* _Tasks and exercises_
**1)** Please say whether each statement below agrees with the All Saints' Day sermon, answering yes or no and quoting the deciding words from the sermon. (a) The sermon calls All Saints' Day a holiday rather than a holy day. (b) The sermon says the Reformation was essential to restoring biblical Christianity. (c) Samuel is among those the quoted Hebrews passage says time would fail to tell of.
**2)** Answer these questions from the All Saints' Day sermon.
(a) Which chapter and verses of Hebrews does the sermon quote?
(b) Which verse of Revelation does the sermon cite?
(c) Who does the sermon say the Reformation taught is the true mediator?

* _Source extract_

———

For All the Saints

Sermon  •  Submitted   •  Presented
0 ratings

We remember the examples the saints of God set before us on All Saint's Day.

Hebrews 11:32-40
Hebrews 11:32–40 NKJV
And what more shall I say? For the time would fail me to tell of Gideon and Barak and Samson and Jephthah, also of David and Samuel and the prophets: who through faith subdued kingdoms, worked righteousness, obtained promises, stopped the mouths of lions, quenched the violence of fire, escaped the edge of the sword, out of weakness were made strong, became valiant in battle, turned to flight the armies of the aliens. Women received their dead raised to life again. Others were tortured, not accepting deliverance, that they might obtain a better resurrection. Still others had trial of mockings and scourgings, yes, and of chains and imprisonment. They were stoned, they were sawn in two, were tempted, were slain with the sword. They wandered about in sheepskins and goatskins, being destitute, afflicted, tormented—of whom the world was not worthy. They wandered in deserts and mountains, in dens and caves of the earth. And all these, having obtained a good testimony through faith, did not receive the promise, God having provided something better for us, that they should not be made perfect apart from us.
We come to what should be a very important day for us on the Christian calendar, the day known as “all Saint’s Day or the Feast of All Saints. It is a day in which we are to remember those in the faith who have one before us, many of whom suffered great hardship for the Gospel of Jesus Christ. It is a holy day, not a holiday. It has been eclipsed by Halloween which trivializes the fact that it was once called “All-Hallows Eve.” It is not meant to be about spooks, witches, and spirits. It is not an earthly harvest festival. First of all, we remember that those who have died in the faith are now with Jesus. We might ask what this great cloud of witnesses are doing right now. Do they intercede on our behalf? Should we invoke them. This brings up the second thing which has eclipsed All Saints Day, the Reformation. Now the Reformation was essential to the restoring of biblical Christianity. One of the abuses which the Reformation addressed was the invoking of the saints or Mary to intercede for us. The Reformation clearly taught that Jesus is the true mediator. There is, therefore, no need for intermediaries other than Jesus. The excesses and virtual worship of Mary and the saints were abolished in the churches of the Reformation.
But does this mean that the saints are to be forgotten? Let us examine a text from Revelation 14:13: “Then I heard a voice from heaven saying to me, “Write: ‘Blessed are the dead who die in the Lord from now on.’ ” “Yes,” says the Spirit, “that they may rest from their labors, and their works follow them.”” This indicates that the Lord indeed remembers the works of the saints. And if the Lord remembers, should we not follow the same example and give due honor to them?

———

* _Data listing_

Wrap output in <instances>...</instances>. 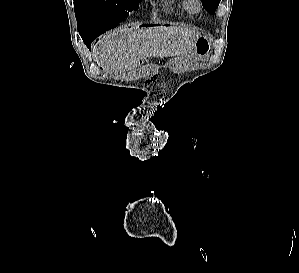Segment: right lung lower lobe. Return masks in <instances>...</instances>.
Here are the masks:
<instances>
[{
	"label": "right lung lower lobe",
	"instance_id": "obj_1",
	"mask_svg": "<svg viewBox=\"0 0 299 273\" xmlns=\"http://www.w3.org/2000/svg\"><path fill=\"white\" fill-rule=\"evenodd\" d=\"M107 30H110V29H108V28H93V29H88V30H85V31L79 32V33H80V36L83 39L84 43L86 44V46L89 48V50H91L92 41H94L99 35H101L102 33H104Z\"/></svg>",
	"mask_w": 299,
	"mask_h": 273
}]
</instances>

———

* _Outputs in order_
**1)**
(a) No: "It is a holy day, not a holiday."
(b) Yes: "Now the Reformation was essential to the restoring of biblical Christianity."
(c) Yes: "also of David and Samuel and the prophets"

**2)**
(a) Hebrews 11:32–40
(b) Revelation 14:13
(c) Jesus